Winning time for the 1 3-16 miles was 1:55.04, well off the record of 1:53.40.
And so the Afleet Alex party is on -- perhaps a few weeks later than expected -- and there's a large contingent celebrating, led by the five Philadelphia-area friends who bought the horse for $75,000 last year just up the road at the Timonium 2-year-old sales.
Afleet Alex has also touched the colt's breeder, who has terminal cancer, and the parents of an 8-year-old girl who died of cancer last August.
And now they have the classic victory they wanted so much.
Afleet Alex, who loves to run just off the lead, was 10th in the early going. The bay colt who weighs "just under 1,000 pounds," according to Ritchey, moved into contention on the final turn. And just as he appeared ready to make the same explosive move he used to win the Arkansas Derby, one of the scariest moments in Preakness history took place.
"I thought he was on the ground," Ritchey said. "I couldn't believe he got up and won the race."
Trainer Nick Zito struck out again in the Preakness. Two weeks after failing to win the Derby with five horses, he missed again with three horses. Sun King was fourth, Noble Causeway was sixth and High Fly was 10th.
In the $1 million Preakness, Afleet Alex earned $650,000 to boost his career bankroll to $2,165,800. The colt has won seven of 11 races.
Afleet Alex was a brilliant 2-year-old, winning his first four starts. He finished second in the Champagne and the Breeders' Cup Juvenile after a troubled trip, and came into the year as a leading Derby contender.

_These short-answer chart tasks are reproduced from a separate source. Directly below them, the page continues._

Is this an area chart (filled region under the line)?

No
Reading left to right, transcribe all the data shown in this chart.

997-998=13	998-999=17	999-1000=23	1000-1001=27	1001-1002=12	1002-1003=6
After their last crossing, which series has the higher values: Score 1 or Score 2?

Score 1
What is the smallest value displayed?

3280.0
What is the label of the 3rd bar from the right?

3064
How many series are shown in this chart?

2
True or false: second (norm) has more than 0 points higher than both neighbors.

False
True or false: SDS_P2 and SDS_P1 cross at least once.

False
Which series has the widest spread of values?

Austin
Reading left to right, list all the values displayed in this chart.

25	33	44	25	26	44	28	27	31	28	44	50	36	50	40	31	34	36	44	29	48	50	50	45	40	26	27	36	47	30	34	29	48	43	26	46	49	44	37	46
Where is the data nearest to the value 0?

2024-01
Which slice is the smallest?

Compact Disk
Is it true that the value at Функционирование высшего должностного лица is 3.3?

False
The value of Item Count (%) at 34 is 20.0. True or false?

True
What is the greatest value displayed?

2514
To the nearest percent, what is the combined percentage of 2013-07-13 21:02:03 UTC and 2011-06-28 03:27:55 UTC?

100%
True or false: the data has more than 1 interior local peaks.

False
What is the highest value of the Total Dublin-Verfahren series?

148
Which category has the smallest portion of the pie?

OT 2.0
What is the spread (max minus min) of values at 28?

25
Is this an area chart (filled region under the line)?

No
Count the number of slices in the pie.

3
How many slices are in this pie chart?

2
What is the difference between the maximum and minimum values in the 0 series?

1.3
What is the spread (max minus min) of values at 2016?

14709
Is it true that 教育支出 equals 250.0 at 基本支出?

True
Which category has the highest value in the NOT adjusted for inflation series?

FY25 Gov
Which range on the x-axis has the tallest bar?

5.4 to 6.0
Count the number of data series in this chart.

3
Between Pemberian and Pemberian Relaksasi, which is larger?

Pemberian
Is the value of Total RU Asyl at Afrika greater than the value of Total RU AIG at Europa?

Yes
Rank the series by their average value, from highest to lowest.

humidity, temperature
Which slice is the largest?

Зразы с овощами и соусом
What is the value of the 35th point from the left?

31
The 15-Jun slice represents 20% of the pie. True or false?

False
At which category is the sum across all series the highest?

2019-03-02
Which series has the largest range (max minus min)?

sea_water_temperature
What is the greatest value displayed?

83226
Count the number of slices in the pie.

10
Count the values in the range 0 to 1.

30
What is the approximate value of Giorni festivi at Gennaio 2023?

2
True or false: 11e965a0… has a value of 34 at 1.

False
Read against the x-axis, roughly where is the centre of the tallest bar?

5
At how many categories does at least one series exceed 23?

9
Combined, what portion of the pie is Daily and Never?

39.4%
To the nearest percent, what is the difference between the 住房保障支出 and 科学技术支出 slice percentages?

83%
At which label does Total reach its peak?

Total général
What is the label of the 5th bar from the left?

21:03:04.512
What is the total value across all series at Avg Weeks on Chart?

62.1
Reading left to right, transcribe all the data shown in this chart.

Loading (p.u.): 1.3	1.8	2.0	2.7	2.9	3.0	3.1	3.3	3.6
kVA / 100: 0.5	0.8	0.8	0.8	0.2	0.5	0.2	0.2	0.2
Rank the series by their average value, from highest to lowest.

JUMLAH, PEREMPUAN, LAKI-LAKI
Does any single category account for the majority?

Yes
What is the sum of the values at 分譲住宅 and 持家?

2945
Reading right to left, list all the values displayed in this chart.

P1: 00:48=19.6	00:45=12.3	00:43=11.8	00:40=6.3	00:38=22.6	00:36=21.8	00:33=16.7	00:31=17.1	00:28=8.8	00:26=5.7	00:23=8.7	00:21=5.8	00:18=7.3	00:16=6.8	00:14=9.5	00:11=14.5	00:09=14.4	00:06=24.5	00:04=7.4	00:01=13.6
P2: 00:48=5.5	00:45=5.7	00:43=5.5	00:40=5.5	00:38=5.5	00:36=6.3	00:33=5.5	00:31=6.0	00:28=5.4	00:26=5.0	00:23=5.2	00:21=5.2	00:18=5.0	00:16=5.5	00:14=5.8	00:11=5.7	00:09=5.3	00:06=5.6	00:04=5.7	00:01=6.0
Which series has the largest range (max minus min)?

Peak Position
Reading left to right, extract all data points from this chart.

But after winning a stakes race at Oaklawn Park, Afleet Alex finished last in the Rebel Stakes, and Ritchey said his colt had developed a lung infection. Afleet Alex bounced back and won the Arkansas Derby by a record eight lengths to restore his reputation.
John Silvertand, the 60-year-old breeder, was diagnosed with terminal cancer in 2002 and given three months to live. But he said the effort to get Afleet Alex to the Triple Crown races gave him extra incentive to survive.
Cash Is King Stable, which owns Afleet Alex, is donating part of their horse's earning to Alex's Lemonade Stand, a children's cancer charity they learned about after reading a story in the newspaper. The lemonade stand was set up at Pimlico, as it was at Churchill Downs.
Alexandra Scott was diagnosed with cancer two days before her first birthday, in 1997. She opened the lemonade stand when she was 4, hoping to raise $1 million for her hospital. The girl died last August.
Nobody would have thought any of this was possible when Afleet Alex was a baby. With his mother unable to nurse her foal, Silvertand's daughter fed the horse out of a Coors Lite bottle with a nipple on top. A few days later, a nurse mare arrived and Afleet Alex was on his way to the races.
"An amazing story," Ritchey has said. "I'm proud to be part of it."